El presidente de Estados Unidos, Donald Trump, afirmó que su gobierno ya inició conversaciones con las autoridades de Cuba y que espera cerrar un acuerdo en el corto plazo. El mensaje llegó mientras Washington endurece el cerco económico sobre la isla, especialmente tras la caída del respaldo venezolano.
Trump sostuvo que dialoga con “los más altos responsables” cubanos y deslizó que el escenario actual empuja a La Habana a negociar. En paralelo, firmó un decreto para imponer aranceles a los países que vendan petróleo a Cuba y ya había cortado el suministro de crudo proveniente de Venezuela, una de las pocas vías de oxígeno energético que le quedaban al régimen.
Desde la Casa Blanca describen a Cuba como una “nación en quiebra” y aseguran que la falta de apoyo externo la deja sin margen. Desde La Habana, la lectura es otra: el gobierno acusa a Trump de intentar “asfixiar” a la población, en un contexto de apagones recurrentes y escasez de combustible que ya impacta en la vida cotidiana.

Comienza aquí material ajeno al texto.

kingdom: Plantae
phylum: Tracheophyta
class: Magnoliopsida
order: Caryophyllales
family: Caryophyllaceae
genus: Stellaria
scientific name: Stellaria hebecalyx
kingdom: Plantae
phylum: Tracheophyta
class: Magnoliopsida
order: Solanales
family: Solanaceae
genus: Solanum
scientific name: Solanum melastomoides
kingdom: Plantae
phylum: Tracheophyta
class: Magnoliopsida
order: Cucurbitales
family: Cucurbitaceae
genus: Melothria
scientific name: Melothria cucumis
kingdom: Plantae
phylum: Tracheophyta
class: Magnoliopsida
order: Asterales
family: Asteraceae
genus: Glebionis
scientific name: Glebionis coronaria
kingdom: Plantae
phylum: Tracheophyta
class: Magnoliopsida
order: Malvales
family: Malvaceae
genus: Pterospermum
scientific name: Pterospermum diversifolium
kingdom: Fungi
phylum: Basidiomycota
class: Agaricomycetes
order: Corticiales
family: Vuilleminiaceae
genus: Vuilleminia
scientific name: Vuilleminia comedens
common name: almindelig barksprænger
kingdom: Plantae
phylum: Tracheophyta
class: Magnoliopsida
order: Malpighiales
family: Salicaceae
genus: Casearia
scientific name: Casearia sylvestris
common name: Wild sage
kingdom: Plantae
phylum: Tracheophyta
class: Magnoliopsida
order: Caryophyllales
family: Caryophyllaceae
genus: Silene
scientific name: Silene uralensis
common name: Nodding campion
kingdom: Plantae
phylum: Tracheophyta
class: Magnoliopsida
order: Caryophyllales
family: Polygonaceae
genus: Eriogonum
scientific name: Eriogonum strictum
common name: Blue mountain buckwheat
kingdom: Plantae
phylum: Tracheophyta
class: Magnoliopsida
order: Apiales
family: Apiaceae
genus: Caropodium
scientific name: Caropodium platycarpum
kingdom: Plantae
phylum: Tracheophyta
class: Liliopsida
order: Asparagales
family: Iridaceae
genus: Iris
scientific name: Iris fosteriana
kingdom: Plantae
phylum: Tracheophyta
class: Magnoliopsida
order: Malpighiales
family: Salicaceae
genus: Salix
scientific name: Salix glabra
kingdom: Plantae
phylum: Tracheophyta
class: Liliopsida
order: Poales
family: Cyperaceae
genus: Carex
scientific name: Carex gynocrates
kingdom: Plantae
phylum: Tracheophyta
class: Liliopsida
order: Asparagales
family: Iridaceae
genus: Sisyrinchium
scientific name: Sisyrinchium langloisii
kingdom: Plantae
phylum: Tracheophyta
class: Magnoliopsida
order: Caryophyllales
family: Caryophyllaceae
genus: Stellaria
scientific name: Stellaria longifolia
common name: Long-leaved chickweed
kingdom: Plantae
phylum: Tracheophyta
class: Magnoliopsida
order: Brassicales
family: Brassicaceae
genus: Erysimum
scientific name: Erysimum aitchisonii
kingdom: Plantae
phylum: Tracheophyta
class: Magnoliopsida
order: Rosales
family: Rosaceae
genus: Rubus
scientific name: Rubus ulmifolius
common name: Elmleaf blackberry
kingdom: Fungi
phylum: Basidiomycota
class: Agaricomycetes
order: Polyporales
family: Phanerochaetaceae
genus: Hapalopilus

Lo llamativo es el doble mensaje. Mientras aprieta con sanciones y amenazas comerciales, Trump dice que no busca una crisis humanitaria y promete que Estados Unidos “será amable” si Cuba acepta un acuerdo. El gobierno cubano, por ahora, no confirma ni desmiente las conversaciones, aunque dejó trascender que no descarta un diálogo “serio” con Washington.
¿Estamos ante un giro diplomático real o frente a la clásica estrategia de presión total para forzar concesiones? La respuesta, como casi siempre en la relación entre Estados Unidos y Cuba, todavía está abierta.